You ordinarily produce monochromatic pieces, but with more and more bright neon hues appearing in the past few years. Is there a reason behind the change in tonality?Colour represents a psychological space, pure visual energy. The juxtaposition of various colours makes them “clash” with one another, a curious “chemical” reaction starts to occur, which is often toxic and destructive. Only lately, after years of producing art, I have felt courageous enough to embark upon these risky experiments with colour…
Is working with polymers difficult? How would you describe them?There is an unimaginable number and variety of polymers out there. Just five to seven kinds of them might be combined in a given piece. Working with each requires skills with specific equipment. This includes different kinds of 3D printers (of which I have three at the moment), a high-pressure device for spraying hot-cure polyurethane that took me many months to figure out, all sorts of burners and gas mixtures for plastics, equipment for gums and composites. It is hard to even list all of it.

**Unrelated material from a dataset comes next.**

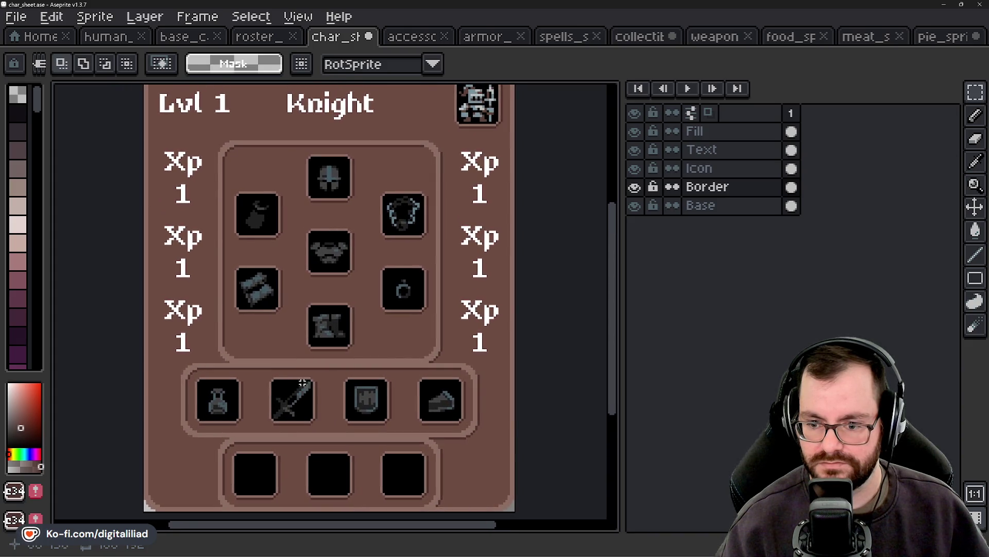
pyautogui.scroll(-4, 301, 376)
pyautogui.scroll(2, 301, 376)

The Signet Bank Art Collection features your work from the Biostructures series. How was the series conceived, and how many works did it include?The whole series began with a large relief piece (300х600 cm) I worked on way back in 2005. My first sculptures emerged and “alit” from this relief, to be found eventually in the wide world of art exhibitions. There were many of them, from large to miniscule, all somehow connected to that original relief. The series later freed itself from the relief that gave rise to it, becoming standalone sculpture objects. The sculptures were hung using steel hooks attached to ceilings using chains like curious biological artefacts “excavated” from the depths of the human subconscious. Some of them were later crushed and remade into new objects. One of them, after a series of incarnations, now graces the Signet Bank Art Collection.

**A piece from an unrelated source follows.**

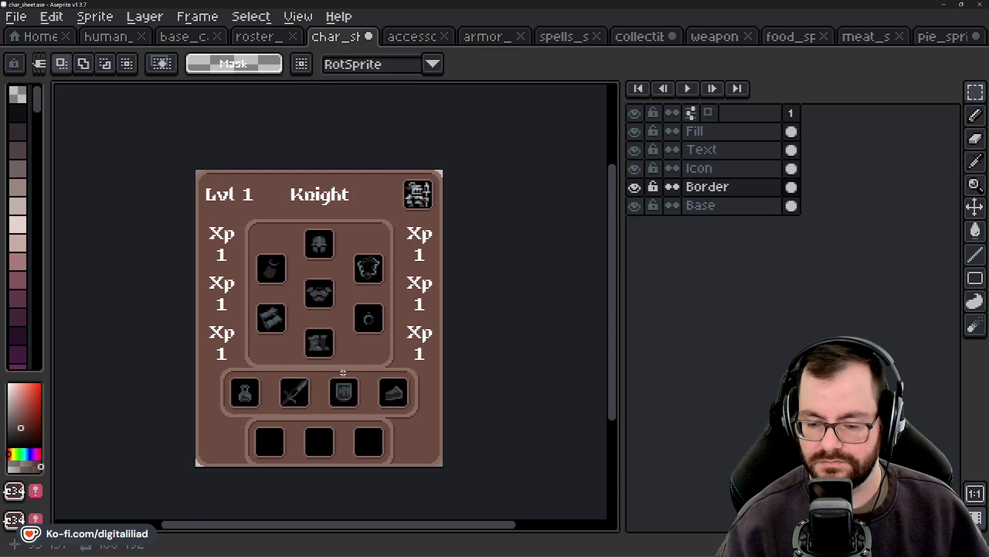
# Step: Pencil light border-colour pixels extending the border around the Xp column junction
pyautogui.scroll(1, 343, 372)
pyautogui.scroll(3, 235, 369)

What are the projects you plan to implement in the nearest future?If I talk about them now, it will mean the projects are fixed in words. For them to continue to “ripen”, I would prefer to leave them be.

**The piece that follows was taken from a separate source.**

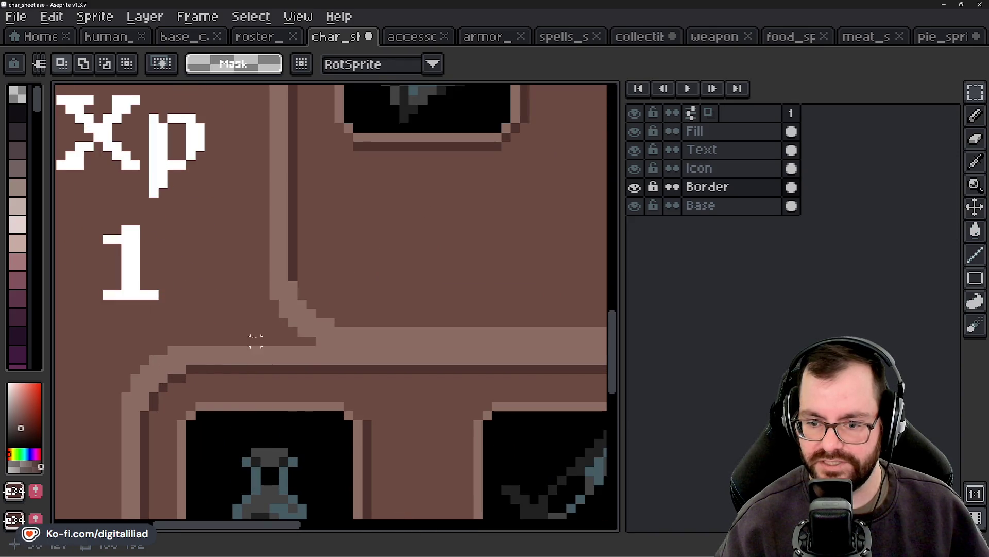
pyautogui.scroll(-1, 358, 316)
pyautogui.scroll(1, 386, 304)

Dmitry Kawarga works using a unique technology that embodies his uniquely harmonious yet abstract sense of form. Kawarga is renowned both in Russia and in international art circles as one of the most popular authors of “science art”. In the past seven years, his creations have been exhibited throughout Russia and in London, Paris, New York, Vienna, Basel and Zurich. Kawarga refers to himself as a “biomorphic radical”, a fitting description for the range of his creative pursuits. “I like to think of myself as a biological instrument of art, capable of materialising invisible psychophysiological processes, extruding them into reality as volumetric projections,” the artist explains.
The sculpture we hold in the Signet Bank Art Collection has been exhibited in Basel, Zurich and London. It is part of Dmitry Kawarga’s Biostructures project and combines polymerised organic and inorganic entities that imitate natural forms – each developing in its singular direction yet unbelievably plastic and harmonious when viewed together.